Tags: collaborative forest landscape restoration
A U.S. Forest Service program will provide $605,000 to reduce wildfire costs and severity, and to fight hemlock wooly adelgid in two popular recreation areas of the Pisgah National Forest, Agriculture Secretary Tom Vilsack said in a news release today.
The grant is among $40 million to be allocated for 20 forest and watershed restoration projects under the Collaborative Forest Landscape Restoration program.
The 10-year project is meant to restore natural fire-adapted vegetation in the forest, lower wildfire severity and fire suppression costs, and help threatened and endangered species in and around Linville Gorge and the Wilson Creek Wild and Scenic River corridor.
The proposal for the grant calls for prescribed burns, thinning mature trees and planting shortleaf pine in 36,795 acres of pine and oak forests.
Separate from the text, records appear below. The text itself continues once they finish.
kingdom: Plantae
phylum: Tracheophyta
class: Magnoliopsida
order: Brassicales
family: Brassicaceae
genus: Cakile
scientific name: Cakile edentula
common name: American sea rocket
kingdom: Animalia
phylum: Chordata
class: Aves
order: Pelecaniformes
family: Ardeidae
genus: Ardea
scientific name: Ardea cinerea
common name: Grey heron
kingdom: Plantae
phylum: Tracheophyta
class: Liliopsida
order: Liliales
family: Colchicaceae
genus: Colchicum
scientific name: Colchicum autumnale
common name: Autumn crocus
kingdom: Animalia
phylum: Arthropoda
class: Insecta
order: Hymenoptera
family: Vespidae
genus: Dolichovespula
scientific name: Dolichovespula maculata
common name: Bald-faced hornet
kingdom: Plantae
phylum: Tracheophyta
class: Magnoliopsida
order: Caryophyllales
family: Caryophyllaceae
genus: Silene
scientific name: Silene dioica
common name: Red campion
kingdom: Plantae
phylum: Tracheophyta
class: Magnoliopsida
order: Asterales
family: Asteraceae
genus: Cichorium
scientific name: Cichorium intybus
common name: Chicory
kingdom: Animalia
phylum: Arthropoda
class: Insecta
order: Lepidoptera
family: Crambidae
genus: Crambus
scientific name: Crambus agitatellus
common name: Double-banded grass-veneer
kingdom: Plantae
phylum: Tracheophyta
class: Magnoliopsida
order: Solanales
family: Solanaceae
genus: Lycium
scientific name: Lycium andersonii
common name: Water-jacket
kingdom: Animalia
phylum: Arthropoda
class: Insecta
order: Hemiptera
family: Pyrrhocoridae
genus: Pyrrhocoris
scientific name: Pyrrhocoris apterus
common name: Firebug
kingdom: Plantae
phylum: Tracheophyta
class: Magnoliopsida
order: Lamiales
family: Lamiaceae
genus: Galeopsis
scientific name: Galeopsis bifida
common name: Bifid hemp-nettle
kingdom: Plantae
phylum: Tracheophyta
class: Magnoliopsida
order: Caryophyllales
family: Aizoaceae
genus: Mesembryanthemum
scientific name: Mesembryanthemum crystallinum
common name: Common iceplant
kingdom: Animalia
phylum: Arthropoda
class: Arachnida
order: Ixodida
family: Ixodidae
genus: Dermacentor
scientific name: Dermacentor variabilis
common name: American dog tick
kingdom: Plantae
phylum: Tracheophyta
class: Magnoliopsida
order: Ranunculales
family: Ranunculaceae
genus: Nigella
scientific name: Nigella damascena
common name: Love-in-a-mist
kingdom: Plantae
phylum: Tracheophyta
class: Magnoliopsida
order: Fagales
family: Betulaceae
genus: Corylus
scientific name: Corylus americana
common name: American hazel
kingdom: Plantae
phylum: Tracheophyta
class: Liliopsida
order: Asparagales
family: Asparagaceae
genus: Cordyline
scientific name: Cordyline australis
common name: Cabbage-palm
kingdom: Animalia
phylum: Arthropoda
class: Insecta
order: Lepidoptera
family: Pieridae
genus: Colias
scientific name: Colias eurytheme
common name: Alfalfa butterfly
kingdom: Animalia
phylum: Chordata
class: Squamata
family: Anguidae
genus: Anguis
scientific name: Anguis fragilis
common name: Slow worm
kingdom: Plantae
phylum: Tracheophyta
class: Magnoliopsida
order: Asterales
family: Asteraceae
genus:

Other work includes "removing white pine, red maple, yellow poplar and other mesophytic species from oak-hickory and yellow pine Ecological Zones" to "improve species composition and structure on 1,850 acres of upland forests." Another 2,740 acres will be treated for non-native invasive plants.
The Grandfather Restoration Project (it's named for the ranger district) will also include treatment of 540 acres of eastern and Carolina hemlock for hemlock woolly adelgid within the first two years of the project and then indefinitely thereafter.
Additional plans call for bank stabilization, species reintroduction, and removal of artificial fish barriers and non-native invasive plants on a total of 16 miles of streams in the project area.
The proposal says the work involved, including harvesting and selling wood products, will create 12.6 full-time-equivalent jobs.